The Irish Credit Bureau's (ICB) chairman and another director quit on Monday at the end of a wind-up meeting, claiming the board had become "fractious" in recent years. The company's days were numbered after an Italian firm won the contract in 2015 to run the new Central Bank credit register.
Long-standing chairman Paschal Taggart alleged in an address to the liquidation meeting that ICB's shareholders – led by AIB, Bank of Ireland and Ulster Bank – failed to fight the Central Bank's awarding of the tender to Bologna-based credit and business data group CRIF because they were "petrified" of the regulator following the financial crash, according to sources who took part in the virtual event.
Non-executive director and 1 per cent shareholder Paul MacKay, a founding member of the Progressive Democrats who stands to recover a fraction of his original 2007 investment of almost €1 million, said the banks were “cowardly” in not opposing the actions of the Central Bank, the sources said.
The ICB and CRIF were the final two parties involved in the procurement process before the Central Bank awarded the Italian firm the contract in February 2015 to operate its Central Credit Register (CCR).
The Republic's international bailout overseers between 2010 and 2013 – the EU-IMF troika – had pushed for the establishment of the CCR under the aegis of the Central Bank to ensure mandatory reporting of all loans in the State of more than €500.
Defied logic
Mr Taggart, a seasoned Irish corporate boardroom operator, told the extraordinary general meeting (egm) that the Central Bank’s awarding of the contract to CRIF “defied logic” as it had “zero historical data” and it would take three to four years before their credit reports were meaningful.

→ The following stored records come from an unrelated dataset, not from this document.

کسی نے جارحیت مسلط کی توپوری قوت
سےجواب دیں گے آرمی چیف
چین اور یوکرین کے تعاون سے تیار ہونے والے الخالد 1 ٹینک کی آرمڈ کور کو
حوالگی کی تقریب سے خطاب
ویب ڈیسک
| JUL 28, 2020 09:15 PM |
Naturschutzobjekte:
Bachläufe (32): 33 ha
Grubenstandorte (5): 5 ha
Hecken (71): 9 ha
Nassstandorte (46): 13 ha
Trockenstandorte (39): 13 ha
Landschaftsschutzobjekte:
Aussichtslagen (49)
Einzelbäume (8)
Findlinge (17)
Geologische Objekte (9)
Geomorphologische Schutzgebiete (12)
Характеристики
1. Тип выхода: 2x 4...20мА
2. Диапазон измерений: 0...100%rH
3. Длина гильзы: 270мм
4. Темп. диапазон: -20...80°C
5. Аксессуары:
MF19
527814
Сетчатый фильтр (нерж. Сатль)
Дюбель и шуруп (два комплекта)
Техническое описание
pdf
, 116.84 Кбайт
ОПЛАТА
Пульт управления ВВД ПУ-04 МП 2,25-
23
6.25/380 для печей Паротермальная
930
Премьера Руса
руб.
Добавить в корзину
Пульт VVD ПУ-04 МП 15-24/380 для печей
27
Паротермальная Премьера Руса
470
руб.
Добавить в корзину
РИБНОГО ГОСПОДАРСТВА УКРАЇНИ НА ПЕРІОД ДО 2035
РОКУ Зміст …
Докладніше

“I am not shareholder, but I believe it does pose the question: had the Central Bank the right, with the stroke of a pen, to essentially take over ICB’s business for free, which had been in existence for nearly 50 years?” sources quoted Mr Taggart as saying at the meeting.
He said that ICB was worth “at least €100 million” before its functions were essentially taken over by the CCR, which outsourced operations to CRIF.
The net value of the ICB’s assets stood at €4.5 million at the end of 2020, according to its most recent set of accounts. The company had warned repeatedly in its annual financial statements in recent years that its future was “uncertain” after the CCR started collecting information and issuing credit reports to lenders in 2017.
ICB stopped providing services from October 1st, after its larger users had indicated they had intended to stop using it. It had continued to make an operating profit up until at least the end of 2020.
A spokeswoman for the Central Bank declined to comment on the remarks made at the egm.
Tender
“As a public body, the Central Bank is obliged to follow relevant public procurement rules including publication of the tender documents. Following the procurement process, CRIF Ireland Ltd, a wholly owned subsidiary of CRIF SpA, were awarded the contract based on the most economically advantageous tender received,” she said.
Former ICB chief executive Mary Leonard – who resigned at the end of last year as the company prepared to be put into voluntary liquidation – spokesmen for AIB and Bank of Ireland and a spokeswoman for Ulster Bank, all of whom have representatives on ICB's board, declined to comment on the remarks made at the egm.
Luke Charleton and Colin Farquharson of EY were appointed as liquidators of ICB at Monday's meeting.
Meanwhile, sources said that ICB recently agreed to sell its premises and wider site in Clonskeagh, Dublin 14, for more than €2 million to University College Dublin, whose campus adjoins the property. The sale is expected to be completed by the liquidators in the coming months.